# Given text:
# # # # # # #

People love their iGoogle, but Google has announced that it will be killed off the personalised portal on November 1 next year. Why? Well, they are killing it so they can focus “our energy on the products with the biggest potential to make a difference.” Fans are screaming for it to survive, but unless Google managed to change their minds, you have around a year to find an alternative. We have found five that could replace it. You can view them after the jump.

Netvibes

Remember them? This was, back then, considered the darling of personalised homepages winning several awards such as CNET’s Webware 100 and TechCrunch’s Crunchies in 2007. But then, it fell back into obscurity. But if you want to retain your iGoogle experience – with all the feeds, widgets and themes – then you should consider Netvibes.
There are some additional features that sets Netvibes apart from iGoogle like customising the page’s column layout, and a ‘Reader’ mode that makes it more like Google Reader than iGoogle.
It has become more ‘business-orientated’, however it does have a free version to create a personal ‘page’. It also, like iGoogle, has no shortage of applications. There are nearly 150,000 apps for Netvibes, including many for Google’s services like News and Calendar (though, not officially made by them).
- netvibes.com

uStart

Another iGoogle alternative, and another one from France. uStart is similar with iGoogle mainly because of the widgets, tabs and themes. You can also further customise a theme with custom skins (you define the background colours and images, it doesn’t offer any of its own). It also has an RSS Reader, but like Netvibes, these cannot be separated – they have to widgets in a tab page.
It’s design is very rough (Netvibes has a far more better design), and the occasional spelling differences (it managed to use two versions of customise, and spelt useful as “usefull”) but it does the job.
- ustart.org

Protopage

Found this after one person I follow on Twitter mentioned it, and this is pretty much the most customisable ‘personalised homepage’ as you get it. While there are no preset themes, you can customise the colour, the background, the size of the widgets (you can have widgets occupy the entire page). You can customise the columns each tabs have, and you can even make the widgets be in any location on the page with the “Free positioning” layout.
However, it is pretty basic in terms of apps. It, like uStart, can add RSS feeds but doesn’t have much in terms of third-party apps that iGoogle and Netvibes offer. The design is reminiscent of the early days of Web 2.0, but if you require the most basic functions then this will pretty much satisfy.

# # # # # # #

# Things to do:
1) In the iGoogle alternatives article, about how many apps does Netvibes have?
2) Reproduce the part of the iGoogle alternatives article starting with "Remember them? This" and going on through "made by them).".
3) Write the next part of the iGoogle alternatives article, picking up right after its last sentence.
The lines after this point aren't needed.

# Dataset entries:
# # # # # # #

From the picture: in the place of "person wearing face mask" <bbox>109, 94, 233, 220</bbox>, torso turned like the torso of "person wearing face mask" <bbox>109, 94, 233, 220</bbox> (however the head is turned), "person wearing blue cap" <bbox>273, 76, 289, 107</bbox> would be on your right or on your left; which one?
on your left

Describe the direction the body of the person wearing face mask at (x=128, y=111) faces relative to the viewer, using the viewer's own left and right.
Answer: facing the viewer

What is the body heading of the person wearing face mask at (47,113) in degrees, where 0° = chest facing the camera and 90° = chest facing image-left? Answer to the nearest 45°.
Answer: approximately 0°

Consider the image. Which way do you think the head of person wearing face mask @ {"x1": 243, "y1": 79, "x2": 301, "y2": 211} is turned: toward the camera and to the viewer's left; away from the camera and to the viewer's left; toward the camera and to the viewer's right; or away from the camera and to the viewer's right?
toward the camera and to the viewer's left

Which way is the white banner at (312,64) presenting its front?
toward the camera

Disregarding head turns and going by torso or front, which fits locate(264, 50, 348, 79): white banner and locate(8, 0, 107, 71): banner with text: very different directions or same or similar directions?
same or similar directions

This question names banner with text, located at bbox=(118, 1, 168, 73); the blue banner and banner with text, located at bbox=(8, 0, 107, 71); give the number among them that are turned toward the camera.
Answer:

# # # # # # #

# Exercise answers:
1) Nearly 150,000.

2)
Remember them? This was, back then, considered the darling of personalised homepages winning several awards such as CNET’s Webware 100 and TechCrunch’s Crunchies in 2007. But then, it fell back into obscurity. But if you want to retain your iGoogle experience – with all the feeds, widgets and themes – then you should consider Netvibes.
There are some additional features that sets Netvibes apart from iGoogle like customising the page’s column layout, and a ‘Reader’ mode that makes it more like Google Reader than iGoogle.
It has become more ‘business-orientated’, however it does have a free version to create a personal ‘page’. It also, like iGoogle, has no shortage of applications. There are nearly 150,000 apps for Netvibes, including many for Google’s services like News and Calendar (though, not officially made by them).

3)
- protopage.com

Feedly

Alright, we’re going to go a bit different here. Some people would have used iGoogle to keep up to date with the latest news that was happening when they opened their browser. Feedly is a plugin for Firefox, Safari and Chrome that is, basically, a pretty feed reader. It links to Google Reader – which makes it easy for you to transfer the RSS feeds from iGoogle – and does what other web feed readers don’t: it organises it like a magazine. You can switch to a standard feed reader mode, but the magazine-like view does make it easier to see what you should look at. There are many sharing options – email, Twitter, Facebook and Tumblr to name a few.
The design, however, is the biggest selling point. It is beautiful, and I highly suggest that if you use iGoogle to simply look up the latest news, go to this first before you try the other iGoogle clones. When I first used it, I instantly fell in love with it.
- feedly.com

MyFav.es

Again, going to a different direction here. iGoogle allowed you to have widgets and be kept up-to-date with the news. However, more and more people are adopting pages that quickly take them to the page because they can’t seem to be bothered with a bookmarks bar.. Your browsers are adopting a “start page” by basing it on your favourite pages – but if you happen to be on multiple computers or browsers, then you need a page that will be consistent. Enter MyFav.es.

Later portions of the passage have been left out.